Once these parts have been machined and collected together we still have to bring them to a bench and clamp them into position for inserting the screws. This is a lot of strokes. One machine I have designed will rabbet the plywood and groove the drawer sides yet only require an additional three inches of footprint beyond the bench that you do the actual assembly on. There's no travel time involved with this approach. With a few more strokes this bench can have an integral clamp for holding the parts together while you screw them. This can work in a factory setting or can roll under your outfeed table if you don't have the space to have a dedicated work station.
I have a half dozen of these machines that are all very inexpensive and perfect for a company that believes in Lean manufacturing.
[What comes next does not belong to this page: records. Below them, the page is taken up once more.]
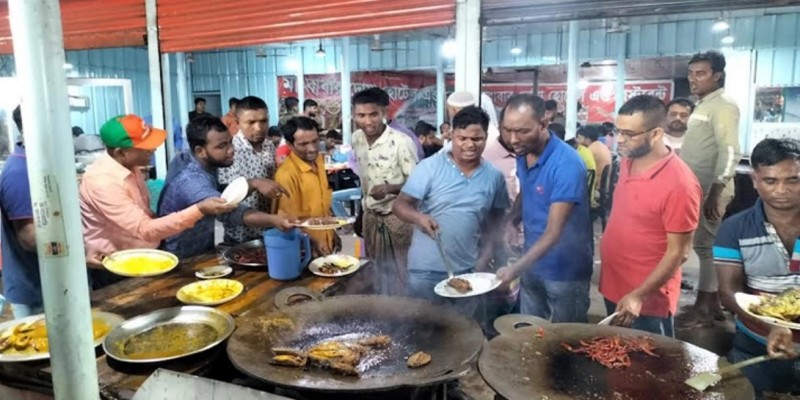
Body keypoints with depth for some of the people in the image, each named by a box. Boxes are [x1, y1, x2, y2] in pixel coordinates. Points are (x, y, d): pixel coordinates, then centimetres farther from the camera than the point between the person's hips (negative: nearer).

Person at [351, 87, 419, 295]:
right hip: (370, 216, 6)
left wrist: (389, 188, -32)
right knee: (376, 271, 17)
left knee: (401, 271, 3)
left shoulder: (401, 142, -20)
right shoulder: (356, 139, 0)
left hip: (398, 216, -6)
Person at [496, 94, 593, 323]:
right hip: (532, 265, 7)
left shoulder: (566, 164, -25)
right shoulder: (522, 155, -3)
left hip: (564, 273, -6)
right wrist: (510, 222, -6)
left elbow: (554, 232, -28)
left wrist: (515, 268, -37)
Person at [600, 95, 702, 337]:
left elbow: (678, 253, -19)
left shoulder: (679, 183, -23)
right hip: (613, 290, 7)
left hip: (647, 304, -7)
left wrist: (638, 296, -20)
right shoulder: (628, 163, 0)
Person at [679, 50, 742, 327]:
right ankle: (713, 302, 22)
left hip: (710, 191, -9)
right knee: (707, 247, 13)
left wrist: (715, 193, -26)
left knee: (705, 247, -3)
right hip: (699, 190, 9)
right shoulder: (704, 105, 17)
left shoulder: (722, 105, -12)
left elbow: (730, 152, -21)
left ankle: (704, 308, 6)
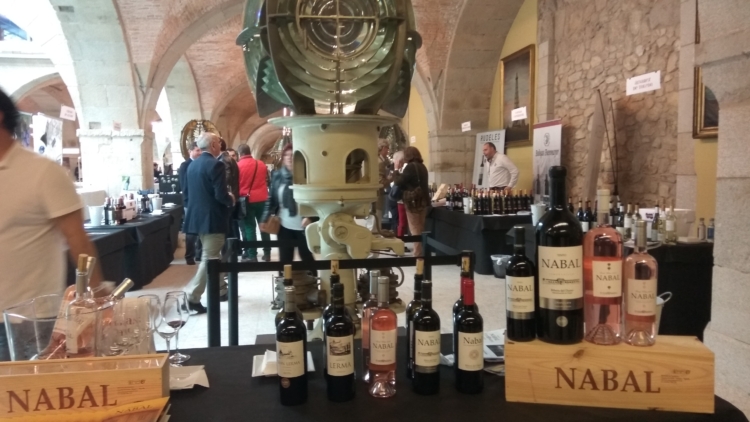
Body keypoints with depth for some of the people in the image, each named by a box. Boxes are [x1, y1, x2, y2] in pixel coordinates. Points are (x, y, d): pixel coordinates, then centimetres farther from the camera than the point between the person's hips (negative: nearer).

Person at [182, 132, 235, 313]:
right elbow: (221, 195, -21)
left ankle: (220, 289, 30)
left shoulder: (192, 164, 10)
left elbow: (185, 192, 14)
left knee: (212, 256, 20)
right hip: (212, 218, -9)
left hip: (197, 216, 9)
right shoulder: (216, 165, -15)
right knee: (209, 259, -4)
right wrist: (231, 200, -2)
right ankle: (192, 297, -6)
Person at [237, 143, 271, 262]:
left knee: (249, 228, 1)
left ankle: (252, 255, 1)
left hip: (246, 200, -3)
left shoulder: (238, 166, -6)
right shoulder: (261, 164, 5)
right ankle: (267, 253, 15)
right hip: (262, 199, 3)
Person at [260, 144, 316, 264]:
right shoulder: (277, 175, 5)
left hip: (303, 226, -3)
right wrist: (265, 219, -1)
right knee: (285, 259, 11)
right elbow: (271, 199, 7)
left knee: (307, 258, 11)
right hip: (284, 226, 4)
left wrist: (309, 217, -23)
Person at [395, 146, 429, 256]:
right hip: (423, 200, 8)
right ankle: (421, 252, 20)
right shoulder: (422, 167, 12)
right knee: (420, 229, 14)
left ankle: (418, 254, -2)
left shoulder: (410, 167, -13)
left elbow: (399, 183, -12)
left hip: (413, 201, -8)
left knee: (415, 230, -3)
The first couple of machines will take a few more strokes but after you learn who to do business with the rest are really easy. I'll use the guys across the street to develop the prototype then I plan to shop the machine to Castle Machinery. They already have the lawyers on staff and the technological know-how to bring this to market. My role is just the idea.
If I understand correctly you size the door to the opening with the slider then want to take off a millimeter or so all the way around for clearance? If that is the case the simplest low tech method would be to use the shaper with a split fence and feeder. I had a couple old cabinet doors and set the shaper up to remove 1mm using an 80mm diameter Oertli spiral insert head we use for pattern shaping. I did half the fir door conventional cutting and the alder door climb cutting. You can see the chipping from the leading edge of climb cutting. The end grain cuts I did yesterday were better with the larger diameter rebate cutter. The spiral insert leaves faint lines but they disappear with a little sanding. This is interesting with the end grain being cleaner with climb cutting. With a hand router it usually pulls the end grain with a climb cut - must be the larger diameter. We normally don't do any climb cutting with the shaper but removing only 1 mm is not too dangerous.